Digg Swarm

URL: www.labs.digg.com/swarm/

Why is this of interest:

A good example of what Anna has called network visuality. Digg (for those living on Mars) is a social news aggregation site that allows users to submit as story and for other uses to rank it in terms of interest by either ‘digging’ the submission either up or down, or ‘burying’ the submission if deemed innacurate or offensive.

digg swarm

Digg ‘swarm’ uses Flash and Javascript to dynamically visualize the submission of stories, the amount of ‘diggs’ they recieve, the frequency of diggs or the activity of ‘digging’ as it occurs, and the activity of the users who are actively ‘digging’ stories. This makes for an evocative image of the Digg network activity. Stories grow into centrally weighted clusters, user activity concentrate around larger clusters, lone stories pop-up, float in limbo or sometimes just disapear.
The Site allows you to choose between visualizations of ‘popular stories’, ‘newly submitted stories’, or ‘all activity’. The visualization represents submitted stories with circles filled with the headline of the story in a standard sized font. While the story has few diggs the headline is largely obfuscated by the boundaries of its circle. As the story receives more Diggs the circle increases in size and reveals more of the headline. Active users are represented by filled cell-like circle and the activity of the user stipulates the size of the cell. These users swarm around the stories circles that they digg, connecting to them momentarily like bees to pollen. As users move between stories their movements forge an association between those stories signified by a momentary vector flashing on screen. Clusters of stories emerge as stories associated by user movement increasingly move closer together. Rolling over a story enlarges the title beyond the bounds of the circle so we can read it and makes all of its ‘associations’ visible. Associations are given a line weight according to the amount of like movements by users. Clicking on a story enlarges it to centre screen allowing the user to read the story, see the number of diggs it has recieved, its full abstract, number of comments, etc. While the story is enlarged all its associations are displayed in static form.

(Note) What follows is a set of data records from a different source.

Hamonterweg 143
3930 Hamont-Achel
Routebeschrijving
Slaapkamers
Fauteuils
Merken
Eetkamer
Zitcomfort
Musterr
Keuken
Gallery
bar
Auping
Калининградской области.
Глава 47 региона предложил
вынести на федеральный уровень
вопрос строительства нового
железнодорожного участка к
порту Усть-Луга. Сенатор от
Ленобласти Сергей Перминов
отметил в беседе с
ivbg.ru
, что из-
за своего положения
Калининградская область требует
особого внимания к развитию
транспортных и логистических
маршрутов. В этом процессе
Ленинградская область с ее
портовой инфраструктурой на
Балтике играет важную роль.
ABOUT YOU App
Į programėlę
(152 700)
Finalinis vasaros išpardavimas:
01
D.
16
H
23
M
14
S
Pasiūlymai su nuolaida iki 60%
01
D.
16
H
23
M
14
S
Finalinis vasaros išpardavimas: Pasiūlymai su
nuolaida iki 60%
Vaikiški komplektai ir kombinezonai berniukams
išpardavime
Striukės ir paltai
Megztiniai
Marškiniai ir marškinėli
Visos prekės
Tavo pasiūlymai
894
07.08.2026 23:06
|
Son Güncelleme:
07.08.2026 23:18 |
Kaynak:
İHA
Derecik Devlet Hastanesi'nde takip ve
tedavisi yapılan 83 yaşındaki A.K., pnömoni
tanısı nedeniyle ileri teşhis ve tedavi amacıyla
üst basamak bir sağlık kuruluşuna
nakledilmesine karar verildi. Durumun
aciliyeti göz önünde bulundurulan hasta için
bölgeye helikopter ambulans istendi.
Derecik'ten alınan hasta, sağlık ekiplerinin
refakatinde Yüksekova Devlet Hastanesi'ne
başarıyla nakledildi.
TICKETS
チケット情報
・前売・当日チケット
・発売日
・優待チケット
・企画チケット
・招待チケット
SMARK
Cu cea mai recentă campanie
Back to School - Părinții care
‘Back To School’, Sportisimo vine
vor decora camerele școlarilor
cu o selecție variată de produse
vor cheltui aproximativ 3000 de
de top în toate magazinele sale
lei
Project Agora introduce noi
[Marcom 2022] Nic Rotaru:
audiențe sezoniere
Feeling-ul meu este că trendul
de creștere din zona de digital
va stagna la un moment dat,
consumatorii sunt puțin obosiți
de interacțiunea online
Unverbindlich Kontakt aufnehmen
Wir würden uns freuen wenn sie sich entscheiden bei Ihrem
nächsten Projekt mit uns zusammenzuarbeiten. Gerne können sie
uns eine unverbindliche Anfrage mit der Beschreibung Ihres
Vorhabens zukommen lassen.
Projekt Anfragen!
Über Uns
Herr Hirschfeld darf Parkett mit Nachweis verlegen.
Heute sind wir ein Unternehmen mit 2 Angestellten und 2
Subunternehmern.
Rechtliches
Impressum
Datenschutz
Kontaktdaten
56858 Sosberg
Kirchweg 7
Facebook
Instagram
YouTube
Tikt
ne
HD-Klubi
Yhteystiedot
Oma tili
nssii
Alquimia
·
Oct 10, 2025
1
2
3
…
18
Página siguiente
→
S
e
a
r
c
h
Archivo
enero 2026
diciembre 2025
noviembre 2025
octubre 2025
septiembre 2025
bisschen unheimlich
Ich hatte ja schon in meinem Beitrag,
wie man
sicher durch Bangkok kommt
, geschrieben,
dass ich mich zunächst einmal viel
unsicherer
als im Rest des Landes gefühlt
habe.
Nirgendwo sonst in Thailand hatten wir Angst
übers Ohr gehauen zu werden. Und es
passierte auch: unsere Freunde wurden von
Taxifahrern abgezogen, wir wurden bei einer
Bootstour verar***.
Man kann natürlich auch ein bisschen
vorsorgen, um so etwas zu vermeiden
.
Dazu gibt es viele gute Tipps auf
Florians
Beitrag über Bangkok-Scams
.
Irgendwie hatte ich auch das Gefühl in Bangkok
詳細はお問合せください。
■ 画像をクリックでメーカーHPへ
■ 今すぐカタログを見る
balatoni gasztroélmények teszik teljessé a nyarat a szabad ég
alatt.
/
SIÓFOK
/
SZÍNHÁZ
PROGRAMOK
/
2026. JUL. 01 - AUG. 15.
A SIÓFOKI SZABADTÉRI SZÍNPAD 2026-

This engine is ripe for analysis I’ll only take a brief swipe at it. The three options I mention above are really interesting when viewed in comparison. Viewing ‘popular stories’ shows Digg to be a vibrant and dynamic community of busy submission digging bees that appear to display all the questionable ‘intelligence’ or perhaps simply ‘emergent properties’ of other tyoes of swarm activity. Form this view Digg looks like a vibrant space of interaction. Cut to ‘newly submitted stories’ and the activity looks quite different. The screen displays the most recent submitted stories floating around in what resembles an almost entropic state – liquid rather then gas; there is no energy available and little evidence of emerging swarms. Single-dugg stories dominate the visualization. This image of the network looks like heat death. Looking at ‘all activity’ provides a nice aggregate of the former two, the network associations are more chaotic here because they are not restricted to just the popular stories, emerging clusters appear to overlap and interact and the stability of clusters and swarm activity over time is much more transient and the activity much more frenetic. This perspective looks like and eternal proto-network where there is plenty of available energy but the emergence of any coherence is transitory. The ‘life’ of clusters and the period of swarms representing a hint of complexity in a sea of chaos.